JOB:
Lines below starting with the line with "X889000Y490220D02*" and going on through the line with "X1016000Y715010D03*" must be output exactly; the rest of the records must be left out.

DATA SHOWN:
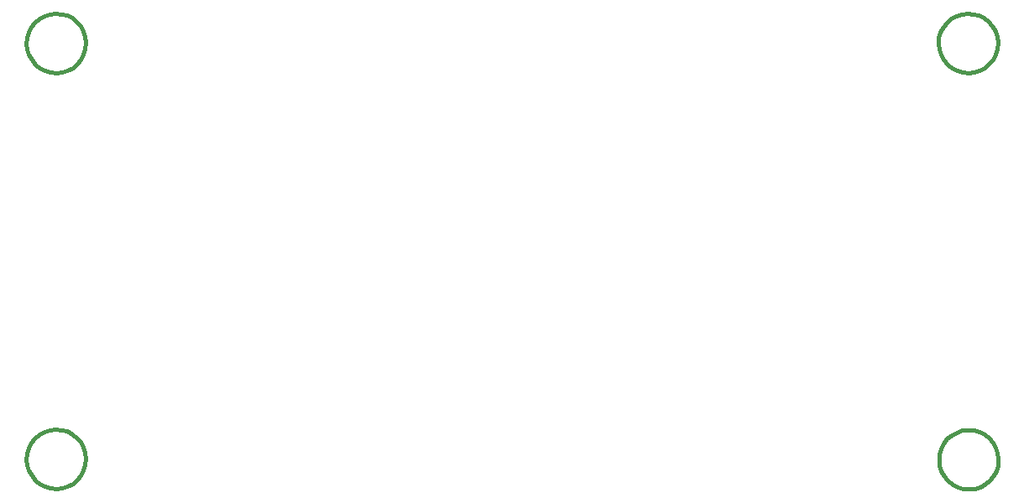
<source format=gbo>
G04 (created by PCBNEW-RS274X (2012-01-18 BZR 3371)-testing) date Sat 16 Jun 2012 02:14:16 PM EDT*
G01*
G70*
G90*
%MOIN*%
G04 Gerber Fmt 3.4, Leading zero omitted, Abs format*
%FSLAX34Y34*%
G04 APERTURE LIST*
%ADD10C,0.006000*%
%ADD11C,0.015000*%
G04 APERTURE END LIST*
G54D10*
G54D11*
X26378Y-19291D02*
X26355Y-19520D01*
X26288Y-19741D01*
X26180Y-19944D01*
X26035Y-20123D01*
X25857Y-20270D01*
X25654Y-20379D01*
X25434Y-20447D01*
X25205Y-20471D01*
X24976Y-20451D01*
X24755Y-20386D01*
X24551Y-20279D01*
X24371Y-20134D01*
X24223Y-19958D01*
X24112Y-19756D01*
X24042Y-19536D01*
X24017Y-19307D01*
X24036Y-19078D01*
X24099Y-18857D01*
X24205Y-18652D01*
X24348Y-18471D01*
X24523Y-18322D01*
X24725Y-18209D01*
X24944Y-18138D01*
X25173Y-18111D01*
X25402Y-18128D01*
X25624Y-18190D01*
X25829Y-18294D01*
X26011Y-18436D01*
X26162Y-18611D01*
X26275Y-18811D01*
X26348Y-19030D01*
X26377Y-19259D01*
X26378Y-19291D01*
X26378Y-35827D02*
X26355Y-36056D01*
X26288Y-36277D01*
X26180Y-36480D01*
X26035Y-36659D01*
X25857Y-36806D01*
X25654Y-36915D01*
X25434Y-36983D01*
X25205Y-37007D01*
X24976Y-36987D01*
X24755Y-36922D01*
X24551Y-36815D01*
X24371Y-36670D01*
X24223Y-36494D01*
X24112Y-36292D01*
X24042Y-36072D01*
X24017Y-35843D01*
X24036Y-35614D01*
X24099Y-35393D01*
X24205Y-35188D01*
X24348Y-35007D01*
X24523Y-34858D01*
X24725Y-34745D01*
X24944Y-34674D01*
X25173Y-34647D01*
X25402Y-34664D01*
X25624Y-34726D01*
X25829Y-34830D01*
X26011Y-34972D01*
X26162Y-35147D01*
X26275Y-35347D01*
X26348Y-35566D01*
X26377Y-35795D01*
X26378Y-35827D01*
X62618Y-35846D02*
X62595Y-36075D01*
X62528Y-36296D01*
X62420Y-36499D01*
X62275Y-36678D01*
X62097Y-36825D01*
X61894Y-36934D01*
X61674Y-37002D01*
X61445Y-37026D01*
X61216Y-37006D01*
X60995Y-36941D01*
X60791Y-36834D01*
X60611Y-36689D01*
X60463Y-36513D01*
X60352Y-36311D01*
X60282Y-36091D01*
X60257Y-35862D01*
X60276Y-35633D01*
X60339Y-35412D01*
X60445Y-35207D01*
X60588Y-35026D01*
X60763Y-34877D01*
X60965Y-34764D01*
X61184Y-34693D01*
X61413Y-34666D01*
X61642Y-34683D01*
X61864Y-34745D01*
X62069Y-34849D01*
X62251Y-34991D01*
X62402Y-35166D01*
X62515Y-35366D01*
X62588Y-35585D01*
X62617Y-35814D01*
X62618Y-35846D01*
X62598Y-19291D02*
X62575Y-19520D01*
X62508Y-19741D01*
X62400Y-19944D01*
X62255Y-20123D01*
X62077Y-20270D01*
X61874Y-20379D01*
X61654Y-20447D01*
X61425Y-20471D01*
X61196Y-20451D01*
X60975Y-20386D01*
X60771Y-20279D01*
X60591Y-20134D01*
X60443Y-19958D01*
X60332Y-19756D01*
X60262Y-19536D01*
X60237Y-19307D01*
X60256Y-19078D01*
X60319Y-18857D01*
X60425Y-18652D01*
X60568Y-18471D01*
X60743Y-18322D01*
X60945Y-18209D01*
X61164Y-18138D01*
X61393Y-18111D01*
X61622Y-18128D01*
X61844Y-18190D01*
X62049Y-18294D01*
X62231Y-18436D01*
X62382Y-18611D01*
X62495Y-18811D01*
X62568Y-19030D01*
X62597Y-19259D01*
X62598Y-19291D01*
M02*

</source>
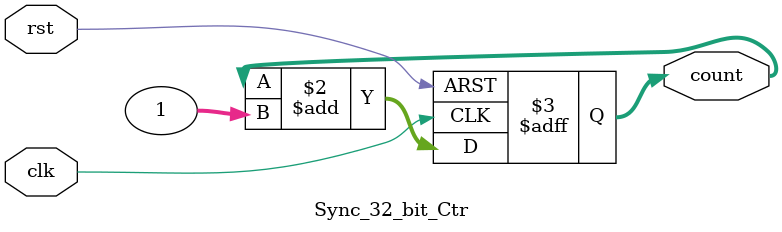
<source format=v>
`timescale 1ns / 1ps


module Sync_32_bit_Ctr
        //#(parameter N=32)
        (output reg [32-1:0]count,
        input clk,
        input rst);
 //reg count;
 
 always @(posedge clk or posedge rst)
 begin
 if(rst)
 count<=0;
 else
 count<=count+1;
 end

endmodule

</source>
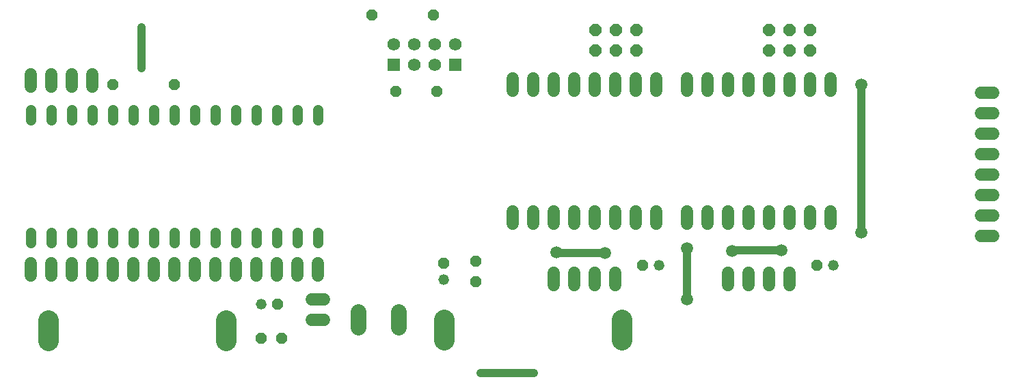
<source format=gbr>
G04 EAGLE Gerber RS-274X export*
G75*
%MOMM*%
%FSLAX34Y34*%
%LPD*%
%INTop Copper*%
%IPPOS*%
%AMOC8*
5,1,8,0,0,1.08239X$1,22.5*%
G01*
%ADD10C,1.524000*%
%ADD11C,1.308000*%
%ADD12C,1.981200*%
%ADD13P,1.649562X8X202.500000*%
%ADD14R,1.575000X1.575000*%
%ADD15C,1.575000*%
%ADD16P,1.429621X8X22.500000*%
%ADD17P,1.429621X8X202.500000*%
%ADD18C,1.320800*%
%ADD19P,1.429621X8X112.500000*%
%ADD20C,2.540000*%
%ADD21C,1.500000*%
%ADD22C,1.000000*%
%ADD23C,0.756400*%


D10*
X774700Y414020D02*
X774700Y398780D01*
X749300Y398780D02*
X749300Y414020D01*
X723900Y414020D02*
X723900Y398780D01*
X698500Y398780D02*
X698500Y414020D01*
D11*
X406400Y603060D02*
X406400Y616140D01*
X381000Y616140D02*
X381000Y603060D01*
X355600Y603060D02*
X355600Y616140D01*
X330200Y616140D02*
X330200Y603060D01*
X304800Y603060D02*
X304800Y616140D01*
X279400Y616140D02*
X279400Y603060D01*
X254000Y603060D02*
X254000Y616140D01*
X228600Y616140D02*
X228600Y603060D01*
X203200Y603060D02*
X203200Y616140D01*
X177800Y616140D02*
X177800Y603060D01*
X152400Y603060D02*
X152400Y616140D01*
X127000Y616140D02*
X127000Y603060D01*
X406400Y463740D02*
X406400Y450660D01*
X381000Y450660D02*
X381000Y463740D01*
X355600Y463740D02*
X355600Y450660D01*
X203200Y450660D02*
X203200Y463740D01*
X177800Y463740D02*
X177800Y450660D01*
X152400Y450660D02*
X152400Y463740D01*
X127000Y463740D02*
X127000Y450660D01*
X50800Y450660D02*
X50800Y463740D01*
X50800Y603060D02*
X50800Y616140D01*
X76200Y616140D02*
X76200Y603060D01*
X101600Y603060D02*
X101600Y616140D01*
X76200Y463740D02*
X76200Y450660D01*
X101600Y450660D02*
X101600Y463740D01*
X330200Y463740D02*
X330200Y450660D01*
X228600Y450660D02*
X228600Y463740D01*
X254000Y463740D02*
X254000Y450660D01*
X279400Y450660D02*
X279400Y463740D01*
X304800Y463740D02*
X304800Y450660D01*
D10*
X1228090Y637540D02*
X1243330Y637540D01*
X1243330Y612140D02*
X1228090Y612140D01*
X1228090Y586740D02*
X1243330Y586740D01*
X1243330Y561340D02*
X1228090Y561340D01*
X1228090Y535940D02*
X1243330Y535940D01*
X1243330Y510540D02*
X1228090Y510540D01*
X1228090Y485140D02*
X1243330Y485140D01*
X1243330Y459740D02*
X1228090Y459740D01*
X825500Y640080D02*
X825500Y655320D01*
X800100Y655320D02*
X800100Y640080D01*
X774700Y640080D02*
X774700Y655320D01*
X749300Y655320D02*
X749300Y640080D01*
X723900Y640080D02*
X723900Y655320D01*
X698500Y655320D02*
X698500Y640080D01*
X673100Y640080D02*
X673100Y655320D01*
X647700Y655320D02*
X647700Y640080D01*
X825500Y490220D02*
X825500Y474980D01*
X800100Y474980D02*
X800100Y490220D01*
X774700Y490220D02*
X774700Y474980D01*
X749300Y474980D02*
X749300Y490220D01*
X723900Y490220D02*
X723900Y474980D01*
X698500Y474980D02*
X698500Y490220D01*
X673100Y490220D02*
X673100Y474980D01*
X647700Y474980D02*
X647700Y490220D01*
D12*
X506476Y365506D02*
X506476Y345694D01*
X456438Y345694D02*
X456438Y365506D01*
D10*
X1041400Y640080D02*
X1041400Y655320D01*
X1016000Y655320D02*
X1016000Y640080D01*
X990600Y640080D02*
X990600Y655320D01*
X965200Y655320D02*
X965200Y640080D01*
X939800Y640080D02*
X939800Y655320D01*
X914400Y655320D02*
X914400Y640080D01*
X889000Y640080D02*
X889000Y655320D01*
X863600Y655320D02*
X863600Y640080D01*
X1041400Y490220D02*
X1041400Y474980D01*
X1016000Y474980D02*
X1016000Y490220D01*
X990600Y490220D02*
X990600Y474980D01*
X965200Y474980D02*
X965200Y490220D01*
X939800Y490220D02*
X939800Y474980D01*
X914400Y474980D02*
X914400Y490220D01*
X889000Y490220D02*
X889000Y474980D01*
X863600Y474980D02*
X863600Y490220D01*
X990600Y414020D02*
X990600Y398780D01*
X965200Y398780D02*
X965200Y414020D01*
X939800Y414020D02*
X939800Y398780D01*
X914400Y398780D02*
X914400Y414020D01*
D13*
X801370Y715010D03*
X801370Y689610D03*
X775970Y715010D03*
X775970Y689610D03*
X750570Y715010D03*
X750570Y689610D03*
X1016000Y715010D03*
X1016000Y689610D03*
X990600Y715010D03*
X990600Y689610D03*
X965200Y715010D03*
X965200Y689610D03*
D10*
X414020Y355600D02*
X398780Y355600D01*
X398780Y381000D02*
X414020Y381000D01*
D14*
X500380Y671830D03*
D15*
X525780Y671830D03*
X551180Y671830D03*
D14*
X576580Y671830D03*
D15*
X576580Y697230D03*
X551180Y697230D03*
X525780Y697230D03*
X500380Y697230D03*
D16*
X502920Y638810D03*
X553720Y638810D03*
X152400Y647700D03*
X228600Y647700D03*
X473710Y734060D03*
X549910Y734060D03*
D10*
X50800Y660400D02*
X50800Y645160D01*
X76200Y645160D02*
X76200Y660400D01*
X101600Y660400D02*
X101600Y645160D01*
X127000Y645160D02*
X127000Y660400D01*
X50800Y425450D02*
X50800Y410210D01*
X76200Y410210D02*
X76200Y425450D01*
X101600Y425450D02*
X101600Y410210D01*
X127000Y410210D02*
X127000Y425450D01*
X152400Y425450D02*
X152400Y410210D01*
X177800Y410210D02*
X177800Y425450D01*
X203200Y425450D02*
X203200Y410210D01*
X228600Y410210D02*
X228600Y425450D01*
X254000Y425450D02*
X254000Y410210D01*
X279400Y410210D02*
X279400Y425450D01*
X304800Y425450D02*
X304800Y410210D01*
X330200Y410210D02*
X330200Y425450D01*
X355600Y425450D02*
X355600Y410210D01*
X381000Y410210D02*
X381000Y425450D01*
X406400Y425450D02*
X406400Y410210D01*
D17*
X808990Y422910D03*
D18*
X829310Y422910D03*
D17*
X1024890Y422910D03*
D18*
X1045210Y422910D03*
D19*
X562610Y425450D03*
D18*
X562610Y405130D03*
D19*
X601980Y402590D03*
X601980Y427990D03*
D16*
X356870Y374650D03*
D18*
X336550Y374650D03*
D16*
X336550Y332740D03*
X361950Y332740D03*
D20*
X563118Y330200D02*
X563118Y355600D01*
X783082Y355600D02*
X783082Y330200D01*
X292862Y328930D02*
X292862Y354330D01*
X72898Y354330D02*
X72898Y328930D01*
D21*
X762000Y438150D03*
D22*
X703220Y438150D01*
X701950Y439420D01*
D21*
X701950Y439420D03*
D23*
X674370Y289560D03*
D22*
X608330Y289560D01*
D23*
X608330Y289560D03*
D21*
X863600Y444500D03*
D22*
X863600Y381000D01*
D21*
X863600Y381000D03*
X1079500Y647700D03*
D22*
X1079500Y463910D01*
D21*
X1079500Y463910D03*
X980355Y442045D03*
D22*
X921435Y442045D01*
X920080Y440690D01*
D21*
X920080Y440690D03*
D23*
X187960Y718820D03*
D22*
X187960Y668020D01*
D23*
X187960Y668020D03*
M02*

</source>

FINAL ANSWER:
X889000Y490220D02*
X889000Y474980D01*
X863600Y474980D02*
X863600Y490220D01*
X990600Y414020D02*
X990600Y398780D01*
X965200Y398780D02*
X965200Y414020D01*
X939800Y414020D02*
X939800Y398780D01*
X914400Y398780D02*
X914400Y414020D01*
D13*
X801370Y715010D03*
X801370Y689610D03*
X775970Y715010D03*
X775970Y689610D03*
X750570Y715010D03*
X750570Y689610D03*
X1016000Y715010D03*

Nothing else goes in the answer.